▶ Goal of the exercise: Can you rewrite the rows from the start through the line with "ruggedness with refinement, minimalism with", swapping "Wrist Game Strong" for "Wrist Game Sharp" and leaving everything else untouched?

▶ Exercise input:
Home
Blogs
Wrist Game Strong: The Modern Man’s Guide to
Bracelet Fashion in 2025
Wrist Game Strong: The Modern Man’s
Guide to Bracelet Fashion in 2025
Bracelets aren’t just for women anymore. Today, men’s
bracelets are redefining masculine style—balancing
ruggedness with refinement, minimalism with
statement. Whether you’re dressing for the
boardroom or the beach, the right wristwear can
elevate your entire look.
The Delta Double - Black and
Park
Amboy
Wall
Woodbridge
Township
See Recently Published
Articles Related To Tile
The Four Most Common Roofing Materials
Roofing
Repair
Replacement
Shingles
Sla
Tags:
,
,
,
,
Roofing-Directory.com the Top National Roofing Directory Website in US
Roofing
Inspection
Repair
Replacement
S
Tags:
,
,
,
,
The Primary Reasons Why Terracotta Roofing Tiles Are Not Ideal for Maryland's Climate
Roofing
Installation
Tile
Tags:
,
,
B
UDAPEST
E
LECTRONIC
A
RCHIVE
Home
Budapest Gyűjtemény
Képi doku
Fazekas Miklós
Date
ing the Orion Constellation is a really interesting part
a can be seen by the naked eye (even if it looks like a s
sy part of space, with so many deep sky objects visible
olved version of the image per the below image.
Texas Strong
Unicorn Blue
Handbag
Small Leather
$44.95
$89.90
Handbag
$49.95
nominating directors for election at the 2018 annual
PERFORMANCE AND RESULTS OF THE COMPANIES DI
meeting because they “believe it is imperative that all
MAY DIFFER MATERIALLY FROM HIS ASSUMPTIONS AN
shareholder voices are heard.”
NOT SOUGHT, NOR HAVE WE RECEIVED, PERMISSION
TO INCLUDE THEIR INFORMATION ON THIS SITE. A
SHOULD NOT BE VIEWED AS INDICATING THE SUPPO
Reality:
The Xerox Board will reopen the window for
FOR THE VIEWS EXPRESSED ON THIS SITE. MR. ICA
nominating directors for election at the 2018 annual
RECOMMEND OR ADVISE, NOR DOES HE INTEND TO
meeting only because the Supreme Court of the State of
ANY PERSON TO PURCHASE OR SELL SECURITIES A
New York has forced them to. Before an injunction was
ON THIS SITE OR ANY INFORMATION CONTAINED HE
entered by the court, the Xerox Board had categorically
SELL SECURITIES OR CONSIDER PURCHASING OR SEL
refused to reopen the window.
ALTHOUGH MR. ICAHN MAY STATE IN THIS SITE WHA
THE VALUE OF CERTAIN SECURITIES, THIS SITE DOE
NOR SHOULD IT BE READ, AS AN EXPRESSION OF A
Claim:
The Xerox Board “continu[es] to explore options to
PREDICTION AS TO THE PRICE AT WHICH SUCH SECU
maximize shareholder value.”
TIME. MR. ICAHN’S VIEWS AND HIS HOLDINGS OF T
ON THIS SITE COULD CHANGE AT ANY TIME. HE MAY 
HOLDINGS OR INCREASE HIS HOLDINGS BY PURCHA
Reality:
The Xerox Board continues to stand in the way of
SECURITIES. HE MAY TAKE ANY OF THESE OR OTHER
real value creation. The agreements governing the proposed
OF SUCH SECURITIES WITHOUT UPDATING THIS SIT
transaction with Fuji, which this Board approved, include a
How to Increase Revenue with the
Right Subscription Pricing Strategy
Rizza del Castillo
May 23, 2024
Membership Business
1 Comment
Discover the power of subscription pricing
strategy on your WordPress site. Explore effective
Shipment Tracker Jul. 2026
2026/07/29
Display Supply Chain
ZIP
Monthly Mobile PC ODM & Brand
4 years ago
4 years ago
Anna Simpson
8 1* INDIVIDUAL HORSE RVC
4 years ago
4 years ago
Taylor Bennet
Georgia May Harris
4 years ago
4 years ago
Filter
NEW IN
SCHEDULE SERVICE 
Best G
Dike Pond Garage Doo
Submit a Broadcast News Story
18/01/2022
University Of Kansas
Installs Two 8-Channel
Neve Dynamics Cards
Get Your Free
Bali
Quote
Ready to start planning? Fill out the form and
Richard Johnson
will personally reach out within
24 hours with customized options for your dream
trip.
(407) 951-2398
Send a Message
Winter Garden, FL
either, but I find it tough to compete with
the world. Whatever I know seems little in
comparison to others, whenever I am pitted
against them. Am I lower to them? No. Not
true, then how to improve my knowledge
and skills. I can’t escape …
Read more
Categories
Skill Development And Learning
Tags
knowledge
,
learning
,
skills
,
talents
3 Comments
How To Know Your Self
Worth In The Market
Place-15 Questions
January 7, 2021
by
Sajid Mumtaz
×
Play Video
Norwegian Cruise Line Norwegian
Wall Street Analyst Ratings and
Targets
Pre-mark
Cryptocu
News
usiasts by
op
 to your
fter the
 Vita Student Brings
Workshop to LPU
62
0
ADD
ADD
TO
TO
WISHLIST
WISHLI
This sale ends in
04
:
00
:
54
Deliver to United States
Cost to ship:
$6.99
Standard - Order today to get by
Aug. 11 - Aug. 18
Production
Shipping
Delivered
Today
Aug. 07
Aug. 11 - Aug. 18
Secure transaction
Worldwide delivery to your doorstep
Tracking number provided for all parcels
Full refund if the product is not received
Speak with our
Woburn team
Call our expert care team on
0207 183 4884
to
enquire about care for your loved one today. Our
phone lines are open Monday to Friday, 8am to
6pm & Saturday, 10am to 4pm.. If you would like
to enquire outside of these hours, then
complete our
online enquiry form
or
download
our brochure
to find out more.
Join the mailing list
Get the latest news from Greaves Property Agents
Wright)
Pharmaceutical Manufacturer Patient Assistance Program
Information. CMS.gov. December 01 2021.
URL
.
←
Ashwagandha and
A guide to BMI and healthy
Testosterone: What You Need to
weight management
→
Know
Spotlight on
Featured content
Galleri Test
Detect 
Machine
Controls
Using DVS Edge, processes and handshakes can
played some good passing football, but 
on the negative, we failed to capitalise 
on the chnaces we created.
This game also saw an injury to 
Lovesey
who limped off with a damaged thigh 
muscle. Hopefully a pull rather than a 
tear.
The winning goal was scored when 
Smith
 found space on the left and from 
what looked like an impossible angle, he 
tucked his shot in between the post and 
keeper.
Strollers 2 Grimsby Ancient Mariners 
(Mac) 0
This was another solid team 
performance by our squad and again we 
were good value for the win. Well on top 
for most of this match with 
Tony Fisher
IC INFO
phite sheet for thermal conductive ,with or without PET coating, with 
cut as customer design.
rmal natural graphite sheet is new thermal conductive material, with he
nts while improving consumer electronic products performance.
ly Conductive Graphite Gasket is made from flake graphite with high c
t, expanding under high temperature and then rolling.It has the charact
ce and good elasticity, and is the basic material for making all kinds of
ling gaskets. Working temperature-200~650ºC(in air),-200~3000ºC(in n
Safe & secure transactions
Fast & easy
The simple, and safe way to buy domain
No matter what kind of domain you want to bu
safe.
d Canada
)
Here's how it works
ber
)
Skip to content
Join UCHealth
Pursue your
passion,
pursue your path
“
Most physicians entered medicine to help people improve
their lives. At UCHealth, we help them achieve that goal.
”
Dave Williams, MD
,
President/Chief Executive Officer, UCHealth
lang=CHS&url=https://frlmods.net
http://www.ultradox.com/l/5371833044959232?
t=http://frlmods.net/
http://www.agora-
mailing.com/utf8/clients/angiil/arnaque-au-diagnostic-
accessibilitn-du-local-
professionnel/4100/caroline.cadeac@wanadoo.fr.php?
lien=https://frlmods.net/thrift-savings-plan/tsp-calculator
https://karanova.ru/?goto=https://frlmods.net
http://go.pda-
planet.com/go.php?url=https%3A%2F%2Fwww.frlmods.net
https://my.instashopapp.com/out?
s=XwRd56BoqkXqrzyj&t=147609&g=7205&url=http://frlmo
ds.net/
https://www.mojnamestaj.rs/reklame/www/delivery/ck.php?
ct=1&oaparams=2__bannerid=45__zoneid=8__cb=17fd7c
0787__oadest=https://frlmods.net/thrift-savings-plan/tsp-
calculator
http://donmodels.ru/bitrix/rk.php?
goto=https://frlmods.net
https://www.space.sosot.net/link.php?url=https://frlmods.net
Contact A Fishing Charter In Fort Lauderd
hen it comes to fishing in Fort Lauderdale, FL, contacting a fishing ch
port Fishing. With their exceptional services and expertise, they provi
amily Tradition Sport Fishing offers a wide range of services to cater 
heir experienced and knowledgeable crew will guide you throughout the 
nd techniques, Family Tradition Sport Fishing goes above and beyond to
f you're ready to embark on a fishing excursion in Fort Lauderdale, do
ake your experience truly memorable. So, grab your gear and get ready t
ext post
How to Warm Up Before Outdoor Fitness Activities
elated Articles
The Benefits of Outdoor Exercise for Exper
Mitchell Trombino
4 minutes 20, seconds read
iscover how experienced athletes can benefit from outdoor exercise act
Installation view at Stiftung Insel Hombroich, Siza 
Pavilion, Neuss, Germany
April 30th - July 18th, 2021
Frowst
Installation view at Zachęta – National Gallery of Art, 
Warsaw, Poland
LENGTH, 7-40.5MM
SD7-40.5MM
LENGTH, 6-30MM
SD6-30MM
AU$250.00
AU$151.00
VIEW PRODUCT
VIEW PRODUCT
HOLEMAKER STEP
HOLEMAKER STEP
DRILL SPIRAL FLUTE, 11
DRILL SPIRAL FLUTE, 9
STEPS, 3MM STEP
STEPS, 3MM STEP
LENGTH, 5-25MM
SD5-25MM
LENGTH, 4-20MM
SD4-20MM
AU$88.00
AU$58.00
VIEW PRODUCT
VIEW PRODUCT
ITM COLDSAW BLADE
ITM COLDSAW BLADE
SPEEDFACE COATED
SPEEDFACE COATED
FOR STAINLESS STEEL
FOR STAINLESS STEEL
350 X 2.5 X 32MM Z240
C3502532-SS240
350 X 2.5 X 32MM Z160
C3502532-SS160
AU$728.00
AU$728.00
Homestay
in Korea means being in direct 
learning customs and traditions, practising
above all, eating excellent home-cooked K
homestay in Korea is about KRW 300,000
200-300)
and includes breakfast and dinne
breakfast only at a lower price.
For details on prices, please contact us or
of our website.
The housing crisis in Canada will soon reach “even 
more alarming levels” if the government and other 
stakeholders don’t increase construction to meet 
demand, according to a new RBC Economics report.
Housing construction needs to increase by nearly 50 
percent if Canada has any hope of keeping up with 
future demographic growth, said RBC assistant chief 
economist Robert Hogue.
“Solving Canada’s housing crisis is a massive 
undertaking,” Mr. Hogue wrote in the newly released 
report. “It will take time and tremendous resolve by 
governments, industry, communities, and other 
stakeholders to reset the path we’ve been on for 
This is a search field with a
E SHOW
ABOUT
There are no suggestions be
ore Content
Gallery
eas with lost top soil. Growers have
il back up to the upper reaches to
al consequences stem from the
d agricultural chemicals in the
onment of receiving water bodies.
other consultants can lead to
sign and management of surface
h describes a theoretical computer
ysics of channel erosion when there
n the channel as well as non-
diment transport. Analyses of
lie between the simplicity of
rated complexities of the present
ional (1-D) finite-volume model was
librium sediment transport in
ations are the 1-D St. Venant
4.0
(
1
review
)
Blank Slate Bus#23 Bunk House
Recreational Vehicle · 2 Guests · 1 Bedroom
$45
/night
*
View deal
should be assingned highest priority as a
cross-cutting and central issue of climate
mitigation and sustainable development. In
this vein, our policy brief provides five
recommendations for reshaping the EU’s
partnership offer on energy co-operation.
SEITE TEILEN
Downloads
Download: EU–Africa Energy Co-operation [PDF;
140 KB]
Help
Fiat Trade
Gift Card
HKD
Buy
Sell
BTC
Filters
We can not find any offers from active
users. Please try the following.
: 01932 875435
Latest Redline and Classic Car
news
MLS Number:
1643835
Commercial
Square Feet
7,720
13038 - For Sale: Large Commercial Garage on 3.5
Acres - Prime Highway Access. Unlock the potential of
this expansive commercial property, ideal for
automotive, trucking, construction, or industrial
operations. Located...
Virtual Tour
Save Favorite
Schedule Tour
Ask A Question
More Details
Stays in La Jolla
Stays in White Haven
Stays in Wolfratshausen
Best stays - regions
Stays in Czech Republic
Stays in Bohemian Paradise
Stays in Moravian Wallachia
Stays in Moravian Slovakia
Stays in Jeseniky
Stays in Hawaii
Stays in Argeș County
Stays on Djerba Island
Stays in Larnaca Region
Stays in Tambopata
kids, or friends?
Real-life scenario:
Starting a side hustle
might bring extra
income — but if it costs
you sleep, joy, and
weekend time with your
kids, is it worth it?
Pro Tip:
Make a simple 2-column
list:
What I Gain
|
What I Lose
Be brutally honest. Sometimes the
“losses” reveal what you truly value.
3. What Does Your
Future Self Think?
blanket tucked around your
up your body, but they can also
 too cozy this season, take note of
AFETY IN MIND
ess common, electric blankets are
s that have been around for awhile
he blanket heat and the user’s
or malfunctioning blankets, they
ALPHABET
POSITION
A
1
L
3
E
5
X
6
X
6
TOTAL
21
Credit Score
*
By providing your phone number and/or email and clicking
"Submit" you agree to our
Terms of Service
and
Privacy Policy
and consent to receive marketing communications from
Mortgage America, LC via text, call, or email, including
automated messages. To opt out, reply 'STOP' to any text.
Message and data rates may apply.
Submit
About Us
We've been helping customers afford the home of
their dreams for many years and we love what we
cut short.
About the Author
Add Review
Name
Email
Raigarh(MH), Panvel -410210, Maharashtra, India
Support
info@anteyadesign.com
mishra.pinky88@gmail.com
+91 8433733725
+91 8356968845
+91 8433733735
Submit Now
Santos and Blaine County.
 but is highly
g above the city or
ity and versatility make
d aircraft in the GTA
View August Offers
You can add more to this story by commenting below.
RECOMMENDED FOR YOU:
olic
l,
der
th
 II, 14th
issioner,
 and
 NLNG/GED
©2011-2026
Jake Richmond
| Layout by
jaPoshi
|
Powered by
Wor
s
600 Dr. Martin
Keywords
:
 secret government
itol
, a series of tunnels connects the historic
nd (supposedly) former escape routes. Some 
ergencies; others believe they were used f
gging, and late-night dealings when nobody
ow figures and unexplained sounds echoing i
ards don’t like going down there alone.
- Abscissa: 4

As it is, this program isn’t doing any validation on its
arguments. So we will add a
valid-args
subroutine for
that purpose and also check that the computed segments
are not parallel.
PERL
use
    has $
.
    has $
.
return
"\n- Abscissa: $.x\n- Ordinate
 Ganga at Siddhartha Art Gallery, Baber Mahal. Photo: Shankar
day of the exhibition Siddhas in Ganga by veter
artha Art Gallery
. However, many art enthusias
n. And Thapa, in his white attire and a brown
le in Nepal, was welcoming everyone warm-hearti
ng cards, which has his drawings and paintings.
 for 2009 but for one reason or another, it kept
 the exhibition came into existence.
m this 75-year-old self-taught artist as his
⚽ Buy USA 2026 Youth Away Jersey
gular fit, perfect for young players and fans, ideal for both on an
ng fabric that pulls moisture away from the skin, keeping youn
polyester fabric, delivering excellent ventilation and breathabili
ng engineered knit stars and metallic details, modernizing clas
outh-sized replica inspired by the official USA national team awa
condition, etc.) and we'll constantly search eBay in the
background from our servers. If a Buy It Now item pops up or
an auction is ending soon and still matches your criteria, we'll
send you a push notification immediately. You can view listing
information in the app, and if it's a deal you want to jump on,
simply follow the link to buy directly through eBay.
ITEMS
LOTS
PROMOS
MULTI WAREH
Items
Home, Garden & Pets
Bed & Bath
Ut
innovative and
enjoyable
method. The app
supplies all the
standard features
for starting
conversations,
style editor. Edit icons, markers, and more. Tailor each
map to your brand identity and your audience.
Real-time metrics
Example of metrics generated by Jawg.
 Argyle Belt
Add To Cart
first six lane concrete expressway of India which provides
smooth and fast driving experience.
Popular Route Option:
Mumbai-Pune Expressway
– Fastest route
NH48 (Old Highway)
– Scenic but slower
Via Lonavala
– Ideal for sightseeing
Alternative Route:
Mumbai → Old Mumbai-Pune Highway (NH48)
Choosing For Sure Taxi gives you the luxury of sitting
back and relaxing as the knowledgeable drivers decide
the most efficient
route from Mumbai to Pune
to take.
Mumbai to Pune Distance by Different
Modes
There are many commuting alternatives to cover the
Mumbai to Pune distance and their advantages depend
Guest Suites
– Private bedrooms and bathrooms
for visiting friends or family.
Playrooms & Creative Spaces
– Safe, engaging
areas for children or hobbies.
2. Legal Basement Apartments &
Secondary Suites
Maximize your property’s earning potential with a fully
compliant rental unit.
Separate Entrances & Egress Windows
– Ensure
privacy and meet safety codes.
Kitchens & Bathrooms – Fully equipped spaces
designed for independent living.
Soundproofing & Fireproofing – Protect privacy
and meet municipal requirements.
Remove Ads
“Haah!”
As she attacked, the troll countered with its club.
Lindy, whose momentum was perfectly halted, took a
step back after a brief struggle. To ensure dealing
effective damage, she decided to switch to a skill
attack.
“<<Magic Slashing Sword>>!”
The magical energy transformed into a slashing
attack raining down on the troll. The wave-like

▶ Task response:
Home
Blogs
Wrist Game Sharp: The Modern Man’s Guide to
Bracelet Fashion in 2025
Wrist Game Sharp: The Modern Man’s
Guide to Bracelet Fashion in 2025
Bracelets aren’t just for women anymore. Today, men’s
bracelets are redefining masculine style—balancing
ruggedness with refinement, minimalism with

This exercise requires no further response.